# Fragmento del texto
Las primeras rampas no se hicieron tan duras. Con esto puede cualquiera, llegamos a pensar. No será para tanto estar un mes en casa. Un mes que primero fueron dos semanas, aunque sabíamos que aquello era imposible. Después el mes fue mes, más tarde mes y medio; y al final nos robaron entera la primavera. El confinamiento es como el Tourmalet. Lo peor que se puede hacer es buscar el final con la mirada, pero todos caemos en la tentación. No somos Chris Froome, que arranca con su movimiento de molinillo, con la mirada fija en el asfalto y la mente centrada en cada pedalada.

Al principio, lo reconozco, estaba bien. Descansar unos días me venía genial. Pero, inevitablemente, uno acaba hasta las narices del virus y del confinamiento. Y cada noticia, cada comparecencia del presidente, no hace más que sumar kilómetros a nuestro Tourmalet particular. Día tras día, la misma rutina. Una pedalada más. Y después, otra.

# Tareas
A. Transcriba el tramo del texto sobre el confinamiento que va desde "Al principio, lo" hasta "Y después, otra.".
B. Prosiga el texto sobre el confinamiento a partir de su última oración.

# Registros de datos
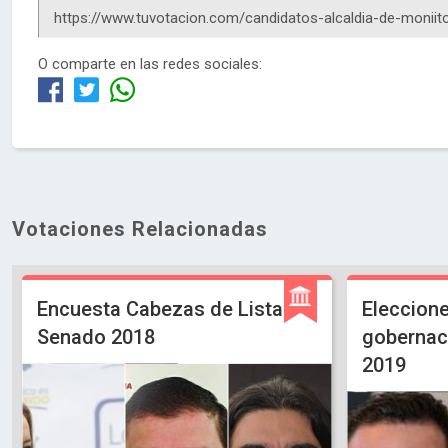
O comparte en las redes sociales:
Votaciones Relacionadas
Encuesta Cabezas de Lista
Eleccione
Senado 2018
gobernaci
2019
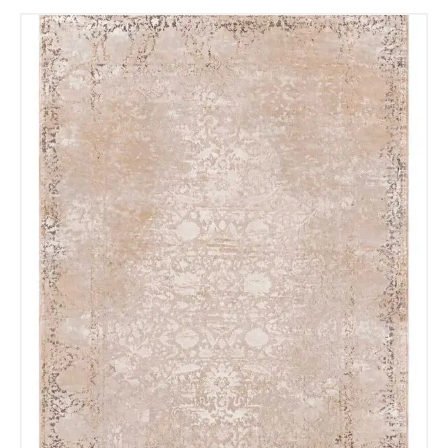
Nombre y apellido
*
Teléfono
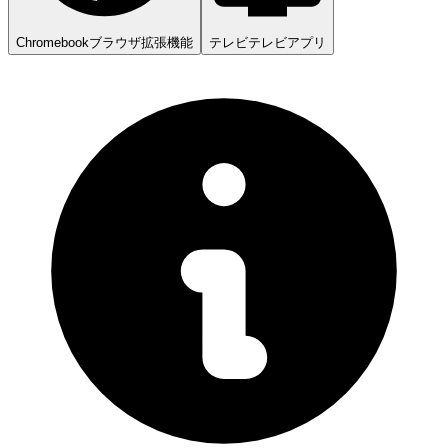
Chromebook
ブラウザ拡張機能
テレビ
テレビアプリ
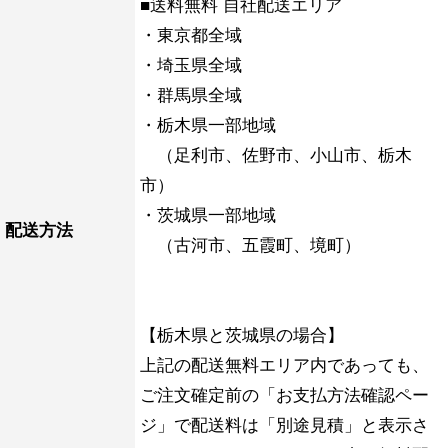
■送料無料 自社配送エリア
・東京都全域
・埼玉県全域
・群馬県全域
・栃木県一部地域
（足利市、佐野市、小山市、栃木
市）
・茨城県一部地域
配送方法
（古河市、五霞町、境町）
【栃木県と茨城県の場合】
上記の配送無料エリア内であっても、
ご注文確定前の「お支払方法確認ペー
ジ」で配送料は「別途見積」と表示さ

# Respuestas en orden
A.
Al principio, lo reconozco, estaba bien. Descansar unos días me venía genial. Pero, inevitablemente, uno acaba hasta las narices del virus y del confinamiento. Y cada noticia, cada comparecencia del presidente, no hace más que sumar kilómetros a nuestro Tourmalet particular. Día tras día, la misma rutina. Una pedalada más. Y después, otra.

B.
El ciclismo es uno de los deportes más duros que existen. Las etapas de seis o siete horas se tienen que hacer muy largas; y los puertos, eternos. Desde nuestro encierro, cada kilómetro que pasa, cada día, las rampas parecen más empinadas; y cualquier tarea nos resulta más dura que subir La Huesera, camino de los Lagos de Covadonga.

Nada podemos cambiar, además: cumplimos órdenes del jefe de equipo, siendo nuestra única misión tirar. Nada de escapadas. De nuevo, una mirada hacia arriba. Craso error: la cima sigue lejana, y la moral, cae.

La vida parece hoy Alpe d’Huez sin siquiera asfaltar. Hay que subir el Zoncolan con las dos ruedas pinchadas. Y se nos sale la cadena, como a Andy Schleck en 2010. Toca sufrir y seguir, resistir. Nosotros solo somos sprinters que ansían la vuelta de las aburridas y rutinarias etapas llanas.